Peut-on faire une formation soudure sous marine avec Pôle emploi ?

Oui, c'est possible, mais c'est rare. Pôle emploi finance des formations vers des métiers en tension, et le soudeur-plongeur en fait partie dans les zones côtières. Le problème, c'est la sélectivité à l'entrée : vous devez déjà avoir un CAP/Bac Pro soudure et passer les tests physiques du centre. S'il vous manque un prérequis, Pôle emploi ne financera pas un parcours complet de mise à niveau.

Risques réels et réalité du terrain : ce que les plaquettes ne montrent pas

Il serait malhonnête de ne pas en parler. La soudure sous marine fait partie des métiers les plus dangereux au monde, pas seulement à cause de la pression.

Il y a le risque électrique. En soudure humide, l'arc se crée dans l'eau. Le matériel est conçu pour, mais une défaillance d'étanchéité ou un mauvais réglage peut transformer votre électrode en bouillotte. La moindre fuite de courant, et vous ne sentez plus vos doigts.

Il y a le risque de narcose à l'azote dès qu'on dépasse 30 mètres (mention B/C). Les symptômes ? Une euphorie soudaine, des troubles du jugement. J'ai interviewé un soudeur qui a passé 20 minutes à fixer son poste de travail en rigolant bêtement, sans comprendre pourquoi il n'arrivait pas à brancher son retour de courant. Son binôme l'a remonté de force. Il a eu de la chance.

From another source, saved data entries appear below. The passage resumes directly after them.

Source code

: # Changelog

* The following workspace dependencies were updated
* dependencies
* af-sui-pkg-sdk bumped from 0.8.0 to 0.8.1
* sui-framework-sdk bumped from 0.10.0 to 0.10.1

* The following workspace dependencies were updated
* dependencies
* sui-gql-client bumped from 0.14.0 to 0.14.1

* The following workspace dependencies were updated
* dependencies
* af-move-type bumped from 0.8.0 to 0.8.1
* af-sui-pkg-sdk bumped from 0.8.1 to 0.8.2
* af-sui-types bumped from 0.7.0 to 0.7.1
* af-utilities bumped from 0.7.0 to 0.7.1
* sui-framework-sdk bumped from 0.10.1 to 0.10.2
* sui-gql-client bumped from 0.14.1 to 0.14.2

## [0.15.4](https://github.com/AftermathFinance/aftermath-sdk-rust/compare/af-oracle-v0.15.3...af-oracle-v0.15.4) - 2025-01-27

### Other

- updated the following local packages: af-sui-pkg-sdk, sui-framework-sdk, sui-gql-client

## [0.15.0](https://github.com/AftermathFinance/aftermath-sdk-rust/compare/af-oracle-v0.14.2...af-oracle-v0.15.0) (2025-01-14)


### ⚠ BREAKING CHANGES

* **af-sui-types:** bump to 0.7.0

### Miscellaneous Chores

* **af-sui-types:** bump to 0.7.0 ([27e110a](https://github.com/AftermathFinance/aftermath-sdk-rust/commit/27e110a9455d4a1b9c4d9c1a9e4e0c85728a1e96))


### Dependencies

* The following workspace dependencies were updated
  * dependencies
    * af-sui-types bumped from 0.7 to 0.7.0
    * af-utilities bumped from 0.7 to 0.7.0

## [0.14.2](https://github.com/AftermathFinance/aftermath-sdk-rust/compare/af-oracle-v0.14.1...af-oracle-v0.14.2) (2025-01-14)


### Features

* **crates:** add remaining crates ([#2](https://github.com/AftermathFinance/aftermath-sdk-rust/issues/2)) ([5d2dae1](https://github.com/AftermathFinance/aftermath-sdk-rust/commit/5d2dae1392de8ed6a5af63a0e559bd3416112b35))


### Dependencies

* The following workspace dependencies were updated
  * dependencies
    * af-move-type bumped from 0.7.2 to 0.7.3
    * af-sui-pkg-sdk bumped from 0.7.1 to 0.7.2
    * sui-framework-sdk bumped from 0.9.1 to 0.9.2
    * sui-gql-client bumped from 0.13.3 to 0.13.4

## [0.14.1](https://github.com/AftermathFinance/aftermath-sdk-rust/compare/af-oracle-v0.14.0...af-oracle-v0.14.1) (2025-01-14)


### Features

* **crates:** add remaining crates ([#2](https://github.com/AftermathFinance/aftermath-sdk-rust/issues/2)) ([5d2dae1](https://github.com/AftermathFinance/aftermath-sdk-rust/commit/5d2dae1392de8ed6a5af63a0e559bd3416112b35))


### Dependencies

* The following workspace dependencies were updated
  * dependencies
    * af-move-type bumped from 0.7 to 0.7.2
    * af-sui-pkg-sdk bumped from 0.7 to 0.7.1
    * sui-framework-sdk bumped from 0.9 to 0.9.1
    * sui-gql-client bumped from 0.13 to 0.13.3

Et puis, il y a la pression mentale du travail en saturation. Quand vous vivez 2 semaines dans un caisson avec 3 collègues, à 100 mètres de fond, la soudure n'est plus le problème. Le problème, c'est la tête de votre collègue qui n'arrête pas de faire des blagues à 3 heures du matin.

La formation en soudure sous marine ne vous apprend pas à gérer ça. Elle vous apprend à survivre physiquement. Le reste, c'est un apprentissage sur le tas, dans la douleur parfois.

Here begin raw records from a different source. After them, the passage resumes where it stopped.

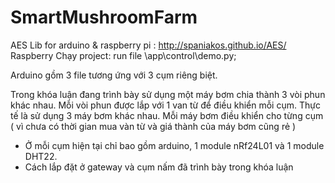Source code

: # SmartMushroomFarm

AES Lib for arduino & raspberry pi : http://spaniakos.github.io/AES/
Raspberry Chạy project: run file \app\control\demo.py;

Arduino gồm 3 file tương ứng với 3 cụm riêng biệt.

Trong khóa luận đang trình bày sử dụng một máy bơm chia thành 3 vòi phun khác nhau. Mỗi 
vòi phun được lắp với 1 van từ để điều khiển mỗi cụm. Thực tế là sử dụng 3 máy bơm khác nhau. Mỗi 
máy bơm điều khiển cho từng cụm ( vì chưa có thời gian mua vàn từ và giá thành của máy bơm cũng rẻ )

- Ở mỗi cụm hiện tại chỉ bao gồm arduino, 1 module nRf24L01 và 1 module DHT22.
- Cách lắp đặt ở gateway và cụm nấm đã trình bày trong khóa luận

Quels employeurs recrutent en 2026 ?

Les secteurs qui recrutent sont assez stables :

  • L'offshore pétrolier et gazier (maintenance des structures, pipelines) — c'est le plus rémunérateur, mais les cycles de travail sont éprouvants.
  • Les énergies marines renouvelables (parcs éoliens en mer, fondations, câbles) — le secteur explose en France depuis quelques années. Les missions sont plus variées, moins profondes, mais les standards de sécurité y sont parfois plus stricts.
  • Le génie civil maritime (ports, barrages, écluses) — c'est le plus accessible pour un débutant.

Les missions types ? Inspection et réparation de coques, remplacement de pièces de vannes, soudure de plaques de renfort sur des structures en acier immergées. Rien de glamour. Beaucoup de préparation de surface, de nettoyage, de battage de pics.

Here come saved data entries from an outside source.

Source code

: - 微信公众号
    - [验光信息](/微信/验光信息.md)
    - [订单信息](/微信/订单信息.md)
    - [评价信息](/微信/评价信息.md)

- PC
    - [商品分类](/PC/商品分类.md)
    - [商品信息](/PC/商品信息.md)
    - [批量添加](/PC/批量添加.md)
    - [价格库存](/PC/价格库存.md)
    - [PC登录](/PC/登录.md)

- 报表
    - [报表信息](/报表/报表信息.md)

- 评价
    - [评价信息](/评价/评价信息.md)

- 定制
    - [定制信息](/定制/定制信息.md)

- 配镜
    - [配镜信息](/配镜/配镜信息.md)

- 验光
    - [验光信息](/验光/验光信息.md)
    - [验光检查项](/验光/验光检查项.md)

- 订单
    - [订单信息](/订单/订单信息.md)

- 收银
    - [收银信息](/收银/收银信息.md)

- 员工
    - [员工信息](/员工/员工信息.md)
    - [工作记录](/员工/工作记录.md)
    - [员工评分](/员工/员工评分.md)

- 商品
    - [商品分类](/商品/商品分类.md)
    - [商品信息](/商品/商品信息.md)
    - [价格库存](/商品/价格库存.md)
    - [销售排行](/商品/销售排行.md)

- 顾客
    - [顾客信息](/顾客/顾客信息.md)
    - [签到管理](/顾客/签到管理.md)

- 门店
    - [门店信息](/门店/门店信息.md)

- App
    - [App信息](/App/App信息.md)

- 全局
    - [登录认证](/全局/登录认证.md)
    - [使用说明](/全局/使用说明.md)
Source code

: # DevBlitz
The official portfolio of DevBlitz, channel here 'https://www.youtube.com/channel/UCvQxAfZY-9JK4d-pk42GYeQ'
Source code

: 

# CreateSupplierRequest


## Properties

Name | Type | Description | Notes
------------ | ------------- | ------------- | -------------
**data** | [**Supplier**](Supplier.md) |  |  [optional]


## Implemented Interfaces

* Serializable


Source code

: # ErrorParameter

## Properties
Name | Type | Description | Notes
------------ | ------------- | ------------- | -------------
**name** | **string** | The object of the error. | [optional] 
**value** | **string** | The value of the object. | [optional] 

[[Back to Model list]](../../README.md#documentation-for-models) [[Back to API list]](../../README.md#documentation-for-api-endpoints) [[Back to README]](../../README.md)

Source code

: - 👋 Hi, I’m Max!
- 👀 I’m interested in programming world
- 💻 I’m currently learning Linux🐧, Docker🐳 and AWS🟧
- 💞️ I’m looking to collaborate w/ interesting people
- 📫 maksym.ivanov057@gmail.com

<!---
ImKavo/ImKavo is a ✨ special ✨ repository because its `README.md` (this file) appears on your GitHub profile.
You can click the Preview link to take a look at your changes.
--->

Mon avis final, sans langue de bois

La formation en soudure sous marine est probablement l'une des meilleures formations techniques que vous puissiez suivre en France si vous êtes déjà soudeur. Elle transforme un salaire de 2 000 € net en un salaire de 4 000 € net en quelques mois. C'est factuel.

Mais elle n'est pas pour tout le monde. Si vous êtes claustrophobe, si vous détestez le froid, si vous avez le moindre doute sur votre condition physique, économisez vos 12 000 €. Faites un stage de plongée loisir d'abord, descendez à 20 mètres dans une eau à 8 degrés, et demandez-vous si vous voulez vraiment faire ça 8 heures par jour. J'ai vu des costauds de 110 kg pleurer dans le sas de décompression le premier jour. C'est humain.

Et si vous vous lancez, ne négligez jamais la certification internationale. Votre diplôme français, c'est un sésame national. Le CSWIP, c'est un passeport mondial. Les deux, c'est la liberté.

Alors oui, la question du prix de la formation en soudure sous marine est importante. Mais la vraie question, celle qui décide de tout, c'est : êtes-vous prêt à être un plongeur avant d'être un soudeur ? Si la réponse est oui, le fond de l'eau devient un allié. Sinon, restez à sec. Il n'y a pas de honte à ça. Le plus dur, dans ce métier, ce n'est pas le soudage. C'est de venir poser sa tête sur l'oreiller, à 100 mètres sous la surface, et de trouver le sommeil.